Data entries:
------------

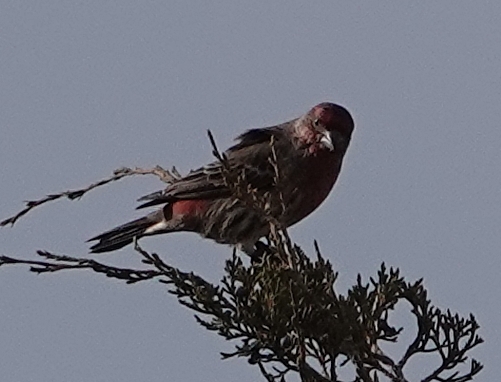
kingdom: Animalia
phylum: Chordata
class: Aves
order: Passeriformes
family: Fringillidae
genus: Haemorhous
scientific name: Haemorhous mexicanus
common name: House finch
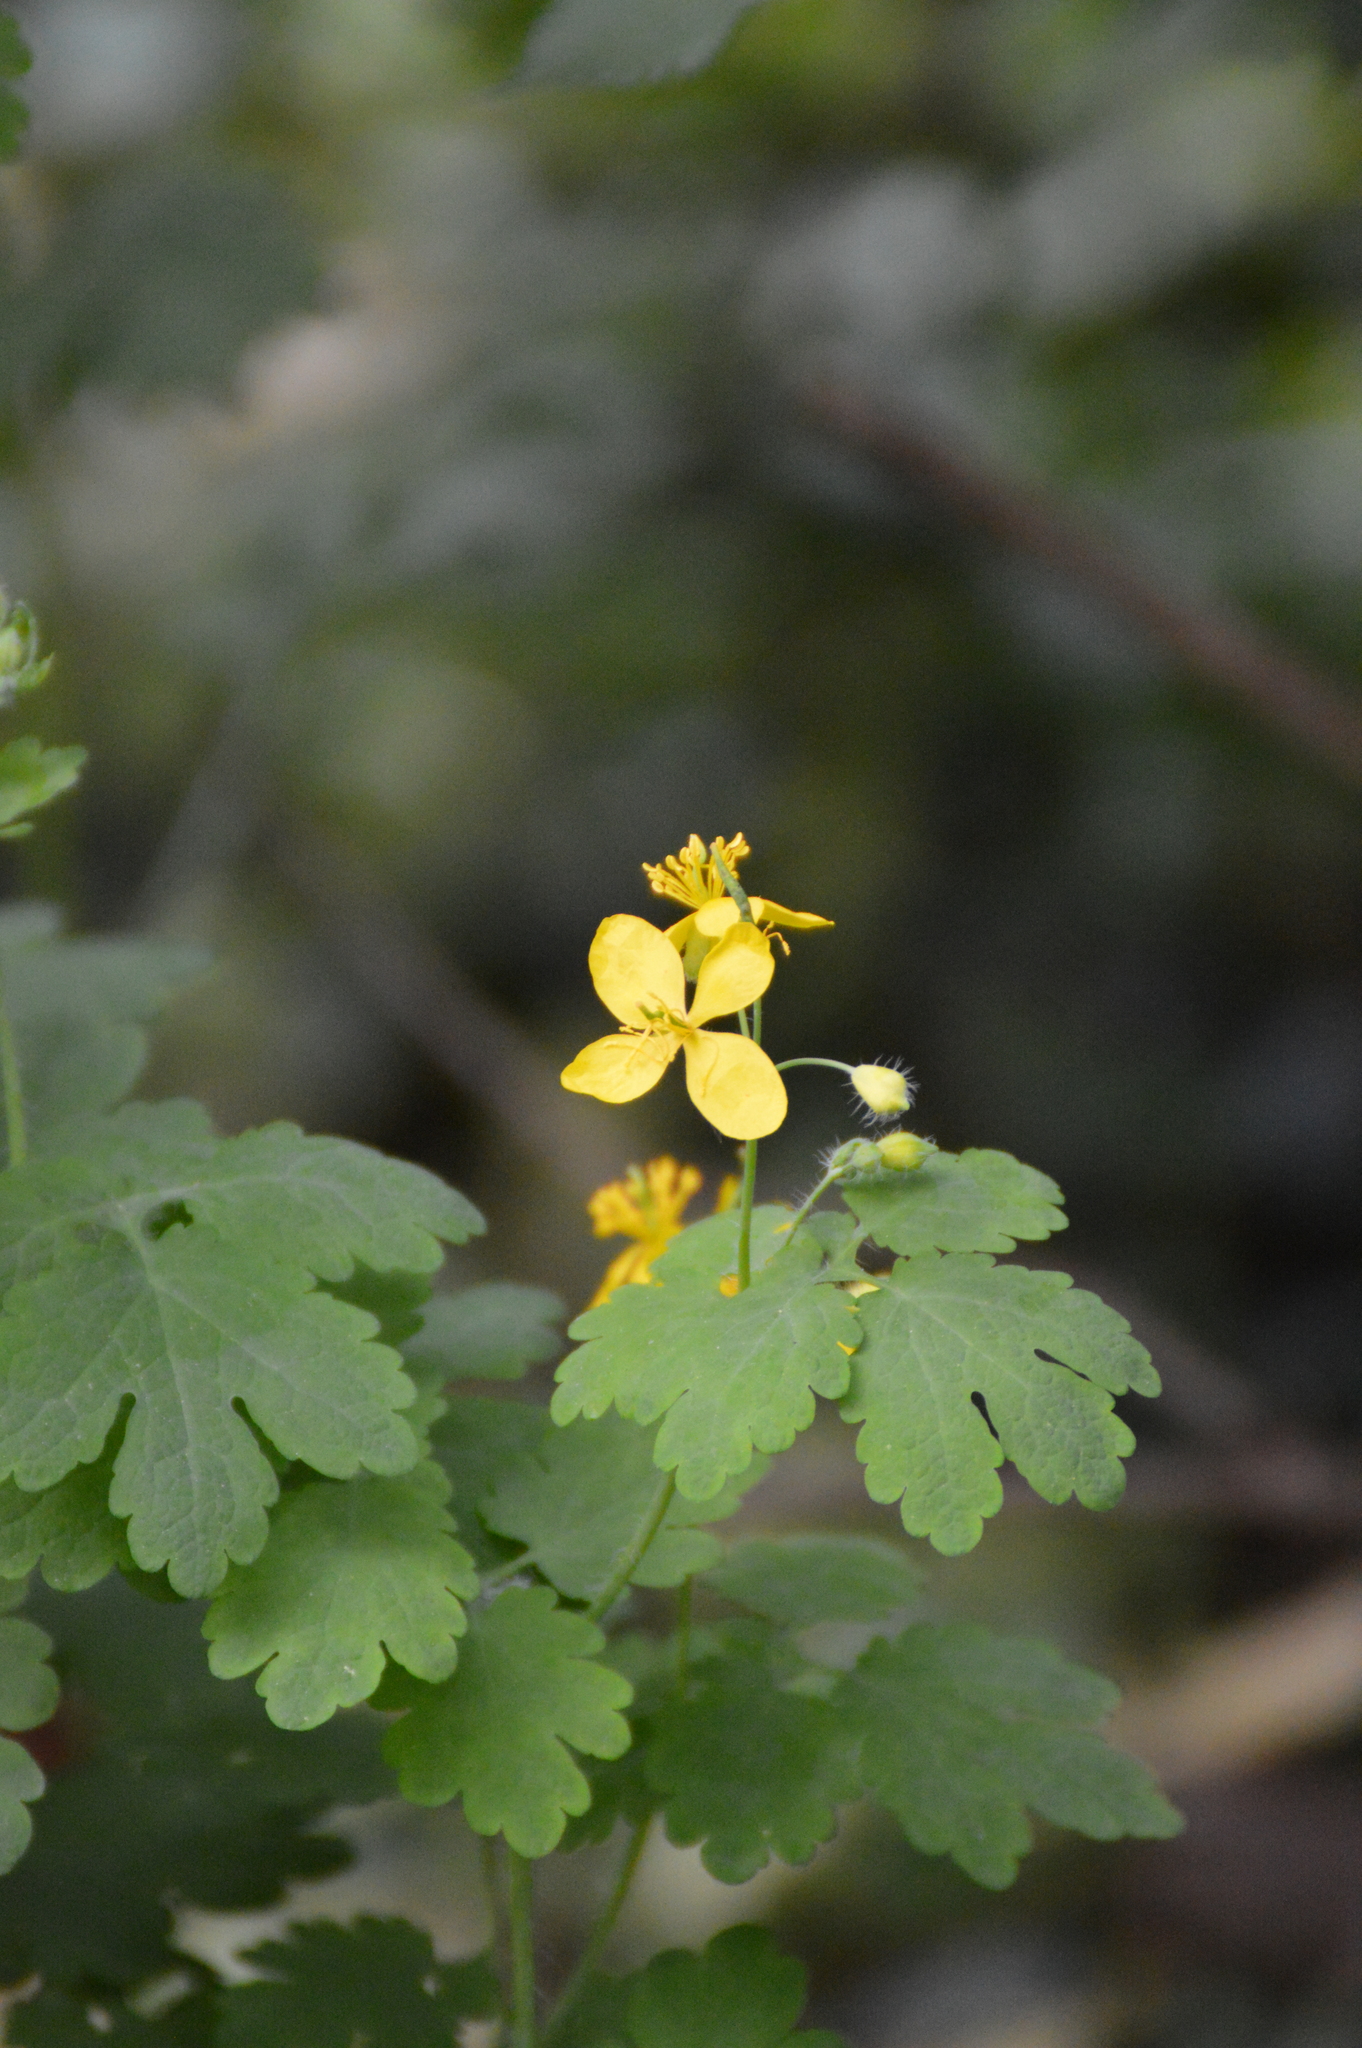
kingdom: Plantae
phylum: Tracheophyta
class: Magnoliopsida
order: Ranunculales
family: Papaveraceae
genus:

------------

▸ Objective
Replace "common name" with "vernacular name" throughout all the rows above, changing nothing else. Leave out the picture lines.

▸ Output of the exercise
kingdom: Animalia
phylum: Chordata
class: Aves
order: Passeriformes
family: Fringillidae
genus: Haemorhous
scientific name: Haemorhous mexicanus
vernacular name: House finch
kingdom: Plantae
phylum: Tracheophyta
class: Magnoliopsida
order: Ranunculales
family: Papaveraceae
genus:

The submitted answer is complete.